On dit que le monastère de Sant Pere de Rodes a été construit sur un ancien temple païen consacré à la déesse Aphrodite Pyrène. D’aucuns soutiennent que son origine aurait à voir avec l’histoire de trois religieux en fuite, qui vinrent en ces lieux pour tenter de sauver les reliques de saint Pierre, et que c’est précisément au-dessus de la grotte où ils les cachèrent que fut bâti le premier édifice de ce qui allait devenir le monastère. Quelle que soit la vérité, ce dernier vécut son époque de plus grand splendeur entre les xe et xiiie siècles. Après cette étape débute un processus de décadence, qui culmine avec l’abandon des lieux par les moines. La restauration à laquelle le monastère a été soumis depuis l’a sauvé de la ruine, et il constitue aujourd’hui l’un des monuments les plus représentatifs du roman local.

On arrive à Sant Pere de Rodes par une route en zigzag, depuis la localité la plus proche, El Port de la Selva. Virage après virage, on grimpe dans la montagne jusqu’à ce qu’apparaisse l’image impressionnante du monastère, précédée par le bel ermitage Santa Helena et les vestiges du château de Sant Salvador, qui couronne la sierra de la Verdera, derrière le grand bâtiment de la communauté monastique. La simple vue de l’ensemble monumental laisse bouche bée, avec les montagnes du cap de Creus, la baie du Port de la Selva, une partie du golfe du Lion et la mer pour toile de fond. Pourtant, la visite ne fait que commencer !

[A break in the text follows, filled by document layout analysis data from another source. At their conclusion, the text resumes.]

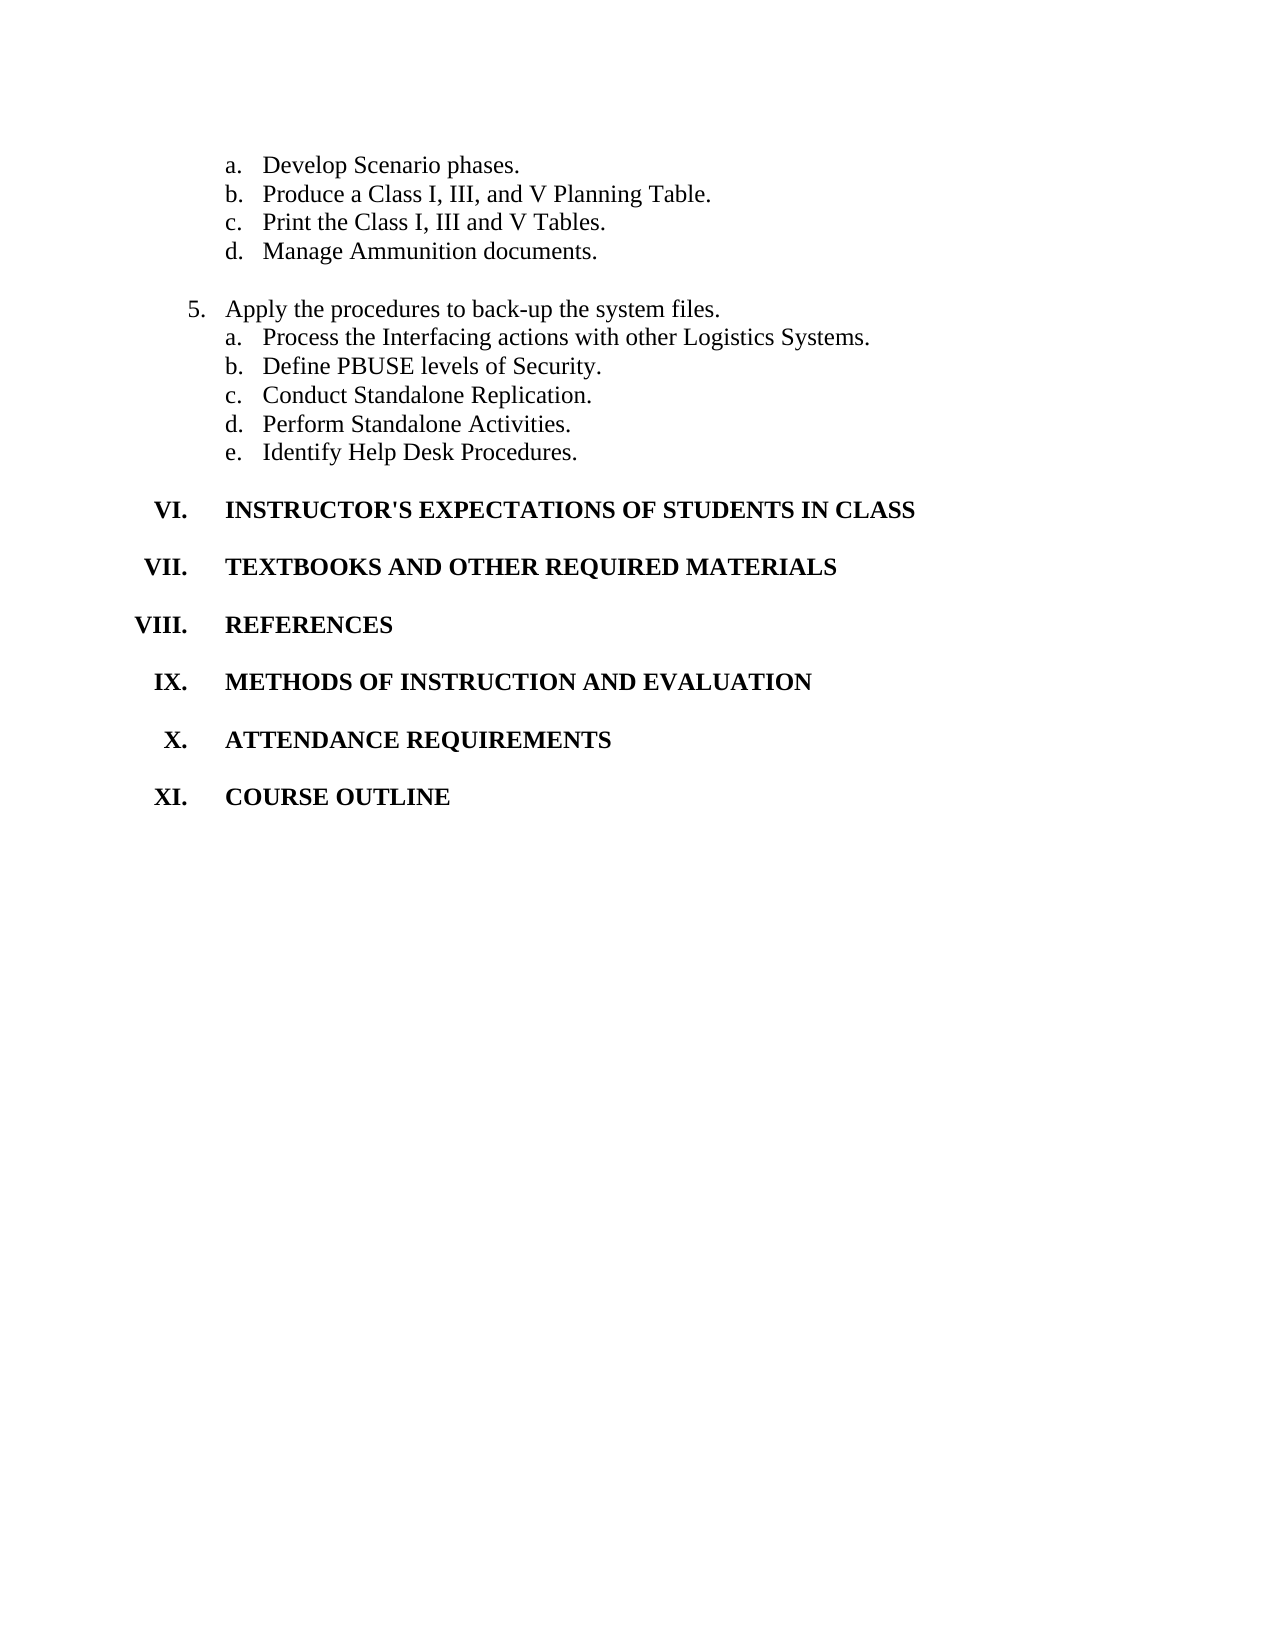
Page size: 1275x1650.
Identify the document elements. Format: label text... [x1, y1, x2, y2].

list Print the Class I, III and V Tables. [225, 207, 1125, 236]
list Apply the procedures to back-up the system files. [187, 294, 1125, 322]
subtitle INSTRUCTOR'S EXPECTATIONS OF STUDENTS IN CLASS [187, 495, 1125, 524]
list Perform Standalone Activities. [225, 409, 1125, 437]
subtitle TEXTBOOKS AND OTHER REQUIRED MATERIALS [187, 552, 1125, 581]
subtitle ATTENDANCE REQUIREMENTS [187, 725, 1125, 754]
subtitle REFERENCES [187, 610, 1125, 639]
list Identify Help Desk Procedures. [225, 437, 1125, 466]
list Manage Ammunition documents. [225, 236, 1125, 265]
subtitle COURSE OUTLINE [187, 782, 1125, 811]
list Process the Interfacing actions with other Logistics Systems. [225, 322, 1125, 351]
subtitle METHODS OF INSTRUCTION AND EVALUATION [187, 667, 1125, 696]
list Define PBUSE levels of Security. [225, 351, 1125, 380]
list Produce a Class I, III, and V Planning Table. [225, 179, 1125, 207]
list Develop Scenario phases. [225, 150, 1125, 179]
list Conduct Standalone Replication. [225, 380, 1125, 409]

L’église, le clocher, la tour de l’hommage, les deux cloîtres, la crypte, l’ancienne cave, le palais abbatial, les sacristies, les cellules des moines... un à un, les espaces prennent vie lorsqu’on les visite sous la houlette d’un des guides du monastère, qui pimente d’histoires et d’anecdotes l’arrivée dans chaque dépendance. On découvre ainsi, pour commencer, qu’on se trouve dans un monastère bénédictin, c’est-à-dire un lieu où les moines suivaient la règle de saint Benoît, menant une vie contemplative et consacrant tout leur temps au travail et à la prière. On apprend également que la première mention du monastère remonte à l’an 878 et qu’avec le temps, celui-ci devint l’un des plus importants du comté d’Empúries, centre de pouvoir féodal et spirituel. Au nombre de ses fiefs il y avait le village de Santa Creu de Rodes, consacré au commerce et à la production artisanale, lequel, du xiie au xive siècle, jouit d’une belle prospérité grâce aux pèlerinages et compta jusqu’à 250 habitants. On s’émerveille à chaque pas des formes élégantes et austères du roman lombard, mais on est tout spécialement fasciné par le portail de l’église, décoré de sculptures en marbre blanc, œuvre du Maître de Cabestany, et par l’intérieur, où l’on se sent minuscule et insignifiant devant la très large nef couverte d’une imposante voûte en berceau reposant sur de grands piliers à colonnes adossées.

Avant de partir, on s’attable au restaurant, installé à l’intérieur du monastère dans un réfectoire à la vue spectaculaire, afin de reprendre des forces pour visiter l’ermitage Santa Helena de Rodes et grimper jusqu’au château de Sant Salvador. Après une marche de 20 minutes dans la sierra de la Verdera, la récompense de ces efforts se dresse devant nos yeux : les vestiges d’un château médiéval et une vue inoubliable, avec le golfe de Roses, toute la plaine de l’Empordà, le cap de Creus, les Pyrénées... et même, par temps clair, l’île de Majorque.